**Document segment:**

-=-=-

Why is this increasing memory consumption on every iteration?
Timon Gehr
timon.gehr at gmx.ch
Sun Jun 16 12:35:28 PDT 2013
On 06/16/2013 08:37 PM, Geancarlo Rocha wrote:
> ...
>>
>>> the current GC is unreliable, booo!
>>
>> No it is not. You are not even allocating GC-controlled memory during
>> the loop.
>>
>> This is a std.container.BinaryHeap issue. It never shrinks the
>> underlying container.
>>
>> http://d.puremagic.com/issues/
>
> If that is the case, I don't think that's something a beginner would
> figure out unless he went to look the source code.
That's what I have done. I consider the behaviour entirely unreasonable.
You may report it using the link above.
> Coming from C#, even the idea that you have to pass a "store" to the
> BinaryHeap is weird to me.
You mean coming from the System.Collections namespace of the .NET
framework. BinaryHeap is a library artefact.
> I also don't understand this:
>
> void toy()
> {
> Array!(int) store;
> auto minheap = new BinaryHeap!(Array!(int), "a > b")(store);
> auto rng = new Random(unpredictableSeed);
>
> assert( store.length == 0 );
> writeln("inserting...");
>
> for( uint i = 0 ; i < 100_000 ; i++)
> {
> minheap.insert(1);
> assert( store.length == 0 );
> }
> writeln("done.");
> assert( store.length == 0 );
>
> writeln("removing");
> while(!minheap.empty)
> {
> minheap.removeFront();
> assert( store.length == 0 );
> }
> writeln("done.");
> assert( store.length == 0 );
> }
>
> I thought the BinaryHeap would modify store's buffer AND it's
> properties, but it doesn't seem to be the case. How is store being used?
I'd guess a copy of store is used, since Array is a value type (using a
ref-counted payload).
> Again this is the sort of thing that makes a beginner's learning curve
> steeper.
>
I wouldn't spend too much time on std.container. A sane collections
library currently is not part of the standard distribution.

-=-=-

**Activities:**
1. In the mailing list post, repeat the part that opens with the words containing "You mean coming" and closes with "100_000 ; i++)", putting "runtime" in place of "framework".
2. In the mailing list post, what does std.container.BinaryHeap never do to the underlying container?
3. List each different string that the code in the mailing list post passes to writeln.

**Supplied information:**

-=-=-

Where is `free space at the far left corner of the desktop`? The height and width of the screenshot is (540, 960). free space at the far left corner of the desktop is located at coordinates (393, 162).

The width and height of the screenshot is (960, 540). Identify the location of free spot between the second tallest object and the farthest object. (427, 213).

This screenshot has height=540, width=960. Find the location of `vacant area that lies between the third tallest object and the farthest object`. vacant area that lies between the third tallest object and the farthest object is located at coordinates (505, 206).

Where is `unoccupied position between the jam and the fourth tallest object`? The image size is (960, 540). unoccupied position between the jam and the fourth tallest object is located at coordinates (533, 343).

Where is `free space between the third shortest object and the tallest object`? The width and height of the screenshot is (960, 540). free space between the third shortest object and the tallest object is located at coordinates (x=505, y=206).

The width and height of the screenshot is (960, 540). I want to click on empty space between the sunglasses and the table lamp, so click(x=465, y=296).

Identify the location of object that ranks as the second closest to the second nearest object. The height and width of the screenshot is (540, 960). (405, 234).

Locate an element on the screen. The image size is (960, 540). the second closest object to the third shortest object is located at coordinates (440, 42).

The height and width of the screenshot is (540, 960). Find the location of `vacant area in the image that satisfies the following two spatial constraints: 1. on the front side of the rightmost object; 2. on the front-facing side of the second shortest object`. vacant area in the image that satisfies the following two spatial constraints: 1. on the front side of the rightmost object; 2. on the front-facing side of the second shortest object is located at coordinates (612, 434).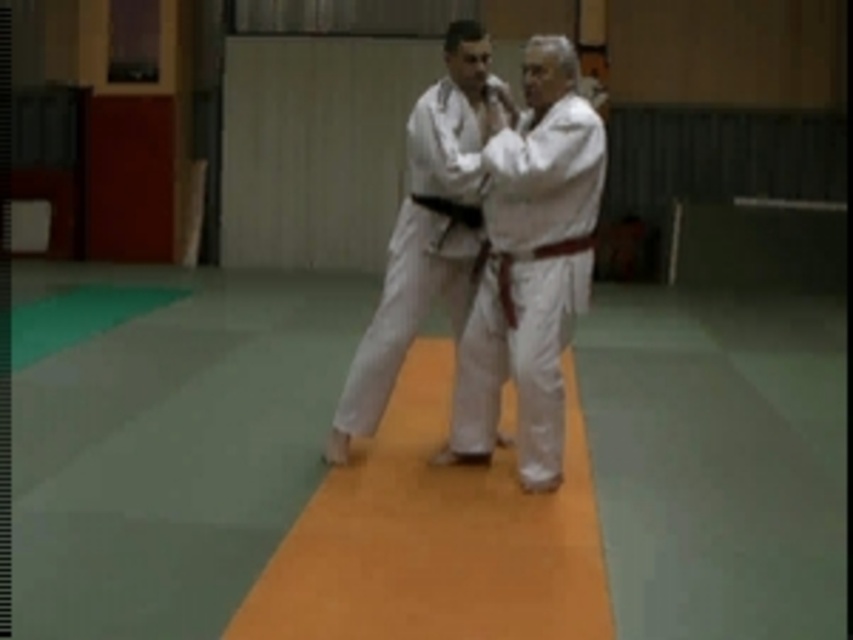
Is point (502, 168) more distant than point (456, 92)?

No, it is in front of (456, 92).

Between point (561, 410) and point (434, 282), which one is positioned behind?

The point (434, 282) is behind.

What do you see at coordinates (529, 260) in the screenshot? This screenshot has height=640, width=853. I see `white matte kimono at center` at bounding box center [529, 260].

The height and width of the screenshot is (640, 853). What are the coordinates of `white matte kimono at center` in the screenshot? It's located at (529, 260).

Is point (416, 166) positioned after point (440, 212)?

Yes.

Between white karate gi at center and black leather belt at center, which one has more height?

With more height is white karate gi at center.

Where is `white karate gi at center`? This screenshot has width=853, height=640. white karate gi at center is located at coordinates (421, 241).

From the picture: Measure the distance between white matte kimono at center and camera.

white matte kimono at center is 18.02 feet from camera.

Find the location of a particular element. Image resolution: width=853 pixels, height=640 pixels. white matte kimono at center is located at coordinates (529, 260).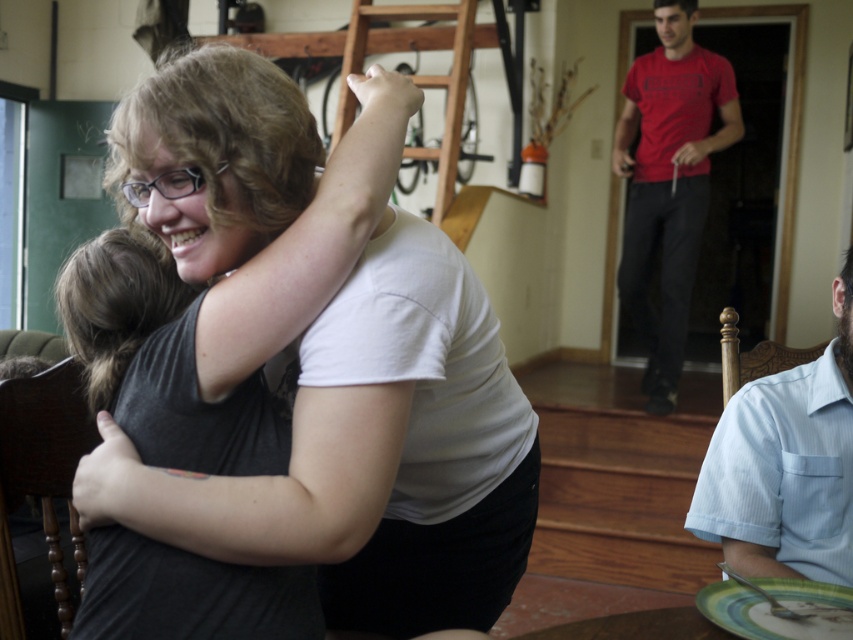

-=-=-

**Solutions to each task:**
1.
You mean coming from the System.Collections namespace of the .NET
runtime. BinaryHeap is a library artefact.
> I also don't understand this:
>
> void toy()
> {
> Array!(int) store;
> auto minheap = new BinaryHeap!(Array!(int), "a > b")(store);
> auto rng = new Random(unpredictableSeed);
>
> assert( store.length == 0 );
> writeln("inserting...");
>
> for( uint i = 0 ; i < 100_000 ; i++)

2. It never shrinks it.

3. "inserting...", "done.", "removing"